## SUPPLIED PASSAGE
Emilio Gino Segrè: Nobel Prize-Winning Physicist and Co-Discoverer of the Antiproton
Emilio Gino Segre (1 February 1905 – 22 April 1989) was an Italian-American physicist. He received the Nobel Prize in Physics in 1959.
Life and Career
He was born on 1 February 1905, in Tivoli, Kingdom of Italy. After graduating in 1922, he enrolled at the University of Rome La Sapienza as an engineering student. He studied physics under Enrico Fermi and got his Ph.D. in 1928.
He became an assistant professor of physics at the University of Rome in 1932, and two years later he worked on Fermi’s neutron experiments. He bombarded a lot of elements with neutrons, including uranium, and created elements heavier than uranium. In 1935 they discovered slow neutrons, which have properties important to the operation of nuclear reactors.

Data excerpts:

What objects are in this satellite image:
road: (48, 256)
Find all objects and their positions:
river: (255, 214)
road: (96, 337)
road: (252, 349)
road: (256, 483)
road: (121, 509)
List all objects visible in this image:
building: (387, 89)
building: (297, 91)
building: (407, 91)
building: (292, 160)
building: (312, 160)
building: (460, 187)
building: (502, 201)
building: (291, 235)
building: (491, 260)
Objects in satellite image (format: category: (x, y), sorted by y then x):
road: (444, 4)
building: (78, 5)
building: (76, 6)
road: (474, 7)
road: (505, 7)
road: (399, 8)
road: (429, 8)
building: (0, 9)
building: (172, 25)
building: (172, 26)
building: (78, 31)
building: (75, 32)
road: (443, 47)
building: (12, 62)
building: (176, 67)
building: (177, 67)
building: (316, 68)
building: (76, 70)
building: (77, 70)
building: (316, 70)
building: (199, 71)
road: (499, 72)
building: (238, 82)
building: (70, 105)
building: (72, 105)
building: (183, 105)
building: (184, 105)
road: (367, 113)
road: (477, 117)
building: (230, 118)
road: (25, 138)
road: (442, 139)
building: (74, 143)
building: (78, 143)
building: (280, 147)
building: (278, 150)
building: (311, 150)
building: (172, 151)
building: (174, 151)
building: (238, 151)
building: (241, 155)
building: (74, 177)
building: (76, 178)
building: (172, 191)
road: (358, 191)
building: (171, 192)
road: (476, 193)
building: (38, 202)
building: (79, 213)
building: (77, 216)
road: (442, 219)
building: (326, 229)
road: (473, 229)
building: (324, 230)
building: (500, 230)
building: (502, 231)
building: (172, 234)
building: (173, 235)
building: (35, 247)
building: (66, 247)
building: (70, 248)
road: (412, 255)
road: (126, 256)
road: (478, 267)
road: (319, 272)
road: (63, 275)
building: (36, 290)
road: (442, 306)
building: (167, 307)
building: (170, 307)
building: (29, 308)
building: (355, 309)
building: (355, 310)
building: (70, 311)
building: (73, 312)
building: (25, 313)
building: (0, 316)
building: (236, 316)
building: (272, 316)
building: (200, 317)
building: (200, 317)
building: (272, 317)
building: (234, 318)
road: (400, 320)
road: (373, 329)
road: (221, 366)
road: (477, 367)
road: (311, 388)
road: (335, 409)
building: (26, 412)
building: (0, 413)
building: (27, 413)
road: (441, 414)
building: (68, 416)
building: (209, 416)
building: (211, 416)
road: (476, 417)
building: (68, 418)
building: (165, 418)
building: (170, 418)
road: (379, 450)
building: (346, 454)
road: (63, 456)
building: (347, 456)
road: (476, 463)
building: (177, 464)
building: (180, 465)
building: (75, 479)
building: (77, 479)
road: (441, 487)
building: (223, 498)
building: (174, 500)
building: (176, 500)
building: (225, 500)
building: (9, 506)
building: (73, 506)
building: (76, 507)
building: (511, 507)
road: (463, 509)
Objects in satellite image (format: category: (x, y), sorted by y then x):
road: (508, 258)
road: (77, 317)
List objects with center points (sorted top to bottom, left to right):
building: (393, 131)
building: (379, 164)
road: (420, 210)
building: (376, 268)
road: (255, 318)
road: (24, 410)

## EXERCISE AIM
According to the Segrè biography, why did the 1935 discovery of slow neutrons matter? The material is unrelated to the Segrè biography.

## RESULT BELOW
Slow neutrons have properties that are important to the operation of nuclear reactors.